Пауль Ханзен, человек без зацепки в жизни, перышко в вихре чужих воззрений, – вот он лежит здесь, направив дуло ружья на своих освободителей. Жизнь раба окончилась, карабин папаши Пауля был нацелен и на родного сына.
Когда Аннгрет вернулась издалека с рытья окопов, Оле возводил стены из межевых камней и дважды обожженного кирпича над старым погребом.

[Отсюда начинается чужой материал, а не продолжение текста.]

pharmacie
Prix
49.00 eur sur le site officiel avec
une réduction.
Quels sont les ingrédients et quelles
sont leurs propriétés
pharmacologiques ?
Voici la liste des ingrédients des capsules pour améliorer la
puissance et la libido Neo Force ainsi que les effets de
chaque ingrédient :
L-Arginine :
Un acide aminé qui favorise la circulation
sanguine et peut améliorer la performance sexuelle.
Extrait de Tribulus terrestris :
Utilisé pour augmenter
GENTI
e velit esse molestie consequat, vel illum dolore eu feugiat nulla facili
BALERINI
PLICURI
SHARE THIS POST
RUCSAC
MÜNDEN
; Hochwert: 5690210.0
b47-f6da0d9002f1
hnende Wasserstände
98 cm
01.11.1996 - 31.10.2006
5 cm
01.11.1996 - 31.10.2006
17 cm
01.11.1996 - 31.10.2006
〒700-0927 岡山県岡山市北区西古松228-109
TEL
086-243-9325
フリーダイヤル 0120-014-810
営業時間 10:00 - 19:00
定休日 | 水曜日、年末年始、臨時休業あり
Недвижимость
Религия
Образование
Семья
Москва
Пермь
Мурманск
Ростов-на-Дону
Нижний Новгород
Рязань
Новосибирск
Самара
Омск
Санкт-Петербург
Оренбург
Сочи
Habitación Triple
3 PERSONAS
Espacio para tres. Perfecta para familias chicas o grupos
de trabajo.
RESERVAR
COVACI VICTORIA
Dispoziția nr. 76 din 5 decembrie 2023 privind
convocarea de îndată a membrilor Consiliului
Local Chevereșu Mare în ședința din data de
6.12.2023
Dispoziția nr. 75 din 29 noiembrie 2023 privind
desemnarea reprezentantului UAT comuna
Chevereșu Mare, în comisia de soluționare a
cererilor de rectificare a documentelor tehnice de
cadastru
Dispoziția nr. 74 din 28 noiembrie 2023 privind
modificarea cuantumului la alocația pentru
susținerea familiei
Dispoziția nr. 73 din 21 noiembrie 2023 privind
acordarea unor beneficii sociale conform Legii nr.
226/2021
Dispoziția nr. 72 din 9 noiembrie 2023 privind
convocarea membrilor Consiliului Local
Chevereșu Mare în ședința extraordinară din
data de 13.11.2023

Аннгрет вышла из леса с мешком за плечами, как лесовичка в сказке. Оле ее не узнал.
– Вам кого, матушка?
Мешок Аннгрет полетел на землю.
Медленно, шаг за шагом приближались они друг к другу, силясь разглядеть, что еще осталось в каждом от знакомых черт. Потом они целовались в палисаднике под сенью обгорелых деревьев. Поцелуй Оле был приправлен солью рабочего пота. Поцелуй Аннгрет отдавал горьким потом грузчика, согбенного под тяжестью ноши. Некоторое время они стояли обнявшись. Затем обрадовались, что хоть руки-то у них есть, и расцепились.
– Ну, а теперь подумаем, что будет дальше, – сказал Оле, весь он жил уже в будущем.
26
Голубоватый свет зимнего утра струится в комнату. В плетях дикого винограда ссорятся воробьи. Оле проснулся. Вчерашнего хмеля как не бывало. Только тело болит и ноет, словно на него набросились осатанелые шершни.
Из хлева слышится мычание, блеяние. Воинственные домашние шумы! Кобыла ржет, мерин нетерпеливо бьет копытом в стену конюшни.
Аннгрет, видно, нет дома. Оле старается восстановить в памяти вчерашний день. Он скатывается со своего ложа и, обессилев, остается лежать на овчине перед кроватью. Правая нога у него неподвижна. Потом он кое-как поднимается, раскидывая руки, и вприпрыжку, как журавль с подрезанными крыльями, ковыляет вон из комнаты.
Заходит в гостиную, в кухню, ищет Аннгрет. Страх охватывает его. Он берет кухонный нож, плетется к лестнице на чердак и, цепляясь за перила, тащится наверх.
Обыскивает весь чердак: мешки, рассыпанное зерно, голенища разрезанных сапог, висящие на балке, запах ржи и вонь мышиного помета… А вот и мешок, на котором вчера сидела Аннгрет.
Он испускает тяжелый вздох, отшвыривает в сторону нож и, ковыляя на одной ноге, спускается вниз. Ничего она с собой не сделает, нет, нет, не так она глупа! Лестница скользит под ним. Ступени колышутся как волны…
Придя в сознание, Оле ползком добирается до спальни, до кровати и лежит не шевелясь. Его кровать – остров, мычанье, блеянье, ржанье во дворе – рев прибоя.
Полдень. Аннгрет входит в дом. Запах зимнего дня струится с ее платья; улыбаясь, она склоняется над Оле.
– Дорогой мой муж!
Значит, сапожная распря забыта!
Аннгрет ощупывает избитого мужа.
– Этого ты Рамшу не спустишь!
Он улыбается. Он возьмет оглоблю и вздует Рамша. Месть иной раз сладка как мед!
Аннгрет сурова и неумолима.
– Надо заявить на него.
Приходит врач: рваная рана на лбу, одна нога сломана. В больницу, и немедленно.
– Я нужен здесь, доктор.
Врач уступает, накладывает повязку с постоянным натяжением – три кирпича вместо противовеса, рану заклеивает пластырем.